Олесь помотал головой.
— Вот и выкинь из головы.
Сказала, развернулась и пошла вниз, по склону оврага, да и пропала там среди черных стволов на фоне черной земли.
Парни молча смотрели ей вслед, потом как очнулись: торопливо спустили в овраг волокушу, торопливо вырыли яму и забросали землей замешанную на живых соках — кровь Петра, пот Олеся — последнюю надежду. Торопливо выбрались из оврага: Олесь толкал Петрову доску, а тот и не возражал.
— Горилка-то есть у тебя? — спросил, обернувшись уже наверху, у кромки.
— Помянем, — согласился Олесь.
Звезда Матильда
Две не две, а тысячу с лишком — пока не сбилась со счета, а уж сколько раз она с него сбивалась… Может, и не было никакой тысячи. Который год был за день, который день — за год, поди разбери. Шла она за солнцем, долго шла по пустым землям и по населенным. Побирушкой, проституткой, поломойкой, водоноской, нянькой, плакальщицей — уж где чем можно было раздобыть кусок хлеба, чтобы утолить голод и продолжить путь. Маленький кусок живой человечьей плоти внутри ее неостывающей и почти вечной — вот и вся жизнь, что была тогда в ней, то ли год за годом, то ли день за днем. Всё, что она слышала — властный призыв хозяев, все более требовательный, гневный, разъяренный. Ничто снаружи не могло заглушить его, ни вой ветра, ни рев водопада, ни грохот лавины, ни треск, и гром, и гул, и звон войны, ни гогот одичавших мужчин, ни стон и вопль разоренных городов, ни вдовьи стенания, ни свадебная песня, ни плач младенца, нет, нет.
Но внутри мягко билось живое сердце, год за годом — час за часом — врастая в ее существование своей жизнью, и она как будто становилась неподвластной хозяйскому зову. Сердце помнило тихий голос свирели над снежными склонами родных пастбищ — и умело поднять его завесой вокруг Сурьи, заслоняя ее. И она не вернулась, хоть знала, что когда-нибудь они ее непременно себе вернут, и кара будет страшной. Но то когда еще — а жизнь сейчас. И как бы ни мучили, в конце непременно переплавят и перелепят. Значит, и памяти о муке не останется, как не оставалось памяти о прежней жизни никогда. А нет памяти — не было и муки, останется всегдашняя покорность и готовность исполнить любое, что велят — без понимания и чувства. Ведь сердце не вынесет той муки, а если и вынесет муку — не выживет в плавильне черного неба, а если бы и выжило… не оставят ей сердца, выгнут ракитовой веткой над бездной, надрежут бледным ногтем натянутую кожу, переломят хрупкие ребра, вынут маленькую жизнь, раздавят в ледяных пальцах. Морознее земного мороза дыхание Господ, ледянее льда их плоть — вмиг станет прахом иссушенная невозможным холодом человечья плоть, и стряхнут прах с пальцев, и подуют на них…
Накативший ужас лишал разумения. Сурья забивалась в пещеры, в подвалы, под мосты и под повозки, когда вокруг простиралась степь и некуда было забиться, словно надеялась там укрыться от хозяев. Когда отпускало, выбиралась под небо и шла дальше. Не считала, сколько раз ее — нищую — грабили, сколько раз бросали истерзанную и убитую. Вставала и дальше шла — и некуда было ей идти, потому что ни на земле, ни в небесах не было у нее ни дома, ни любви, ни родни. Сердце только берегла и шла, шла, лишь бы не оставаться на одном месте, как будто бродячую ее труднее будет найти… Рассудок молчал, сердце плакало, Сурья шла.
Пока однажды не вспомнила родни своей в небесах.

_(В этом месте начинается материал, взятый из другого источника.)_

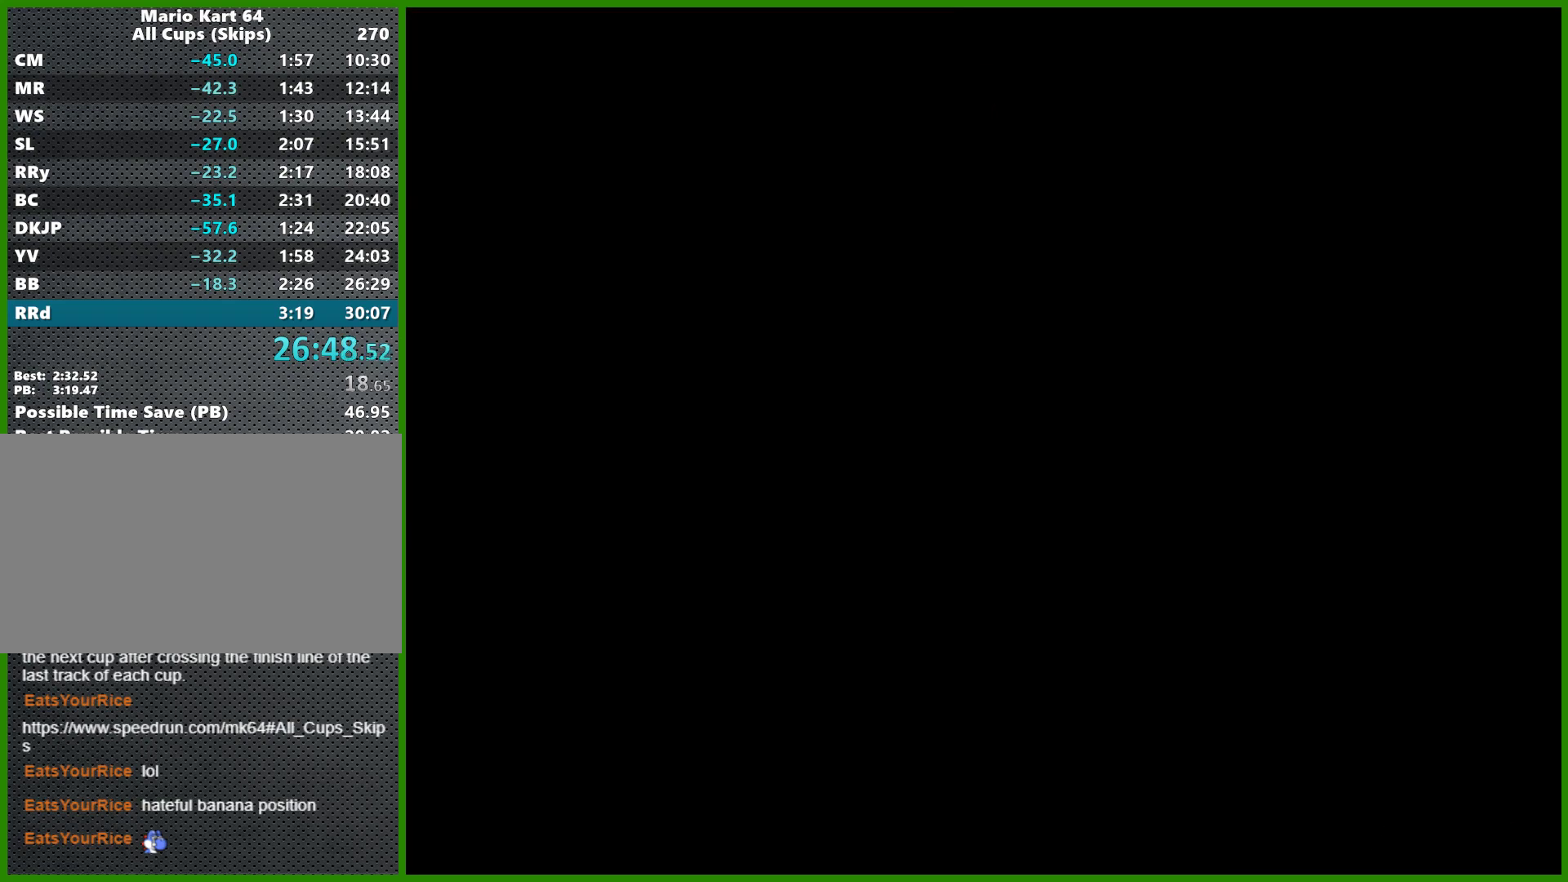
{"buttons": ["Z", "START"], "left_stick": "center", "events": []}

Что там они, в небе, великие, сияющие, огромные, больше всей земли, ярче всех ее огней, крохотной бессильной Сурье — братья, но не по человеческим меркам. У человеков мать и отец каждый раз создают дитя заново, каждый раз рождают разное. У звезд не так. У звезд — как если бы был великий, больше всего на свете, человек, и разделили бы его на тысячи и тысячи частей, и каждая часть была бы отдельным человеком — вот тогда были бы люди братья, как звезды.
И ведь Сурья — одна из них, настоящая, брат во всей полноте звездного братства.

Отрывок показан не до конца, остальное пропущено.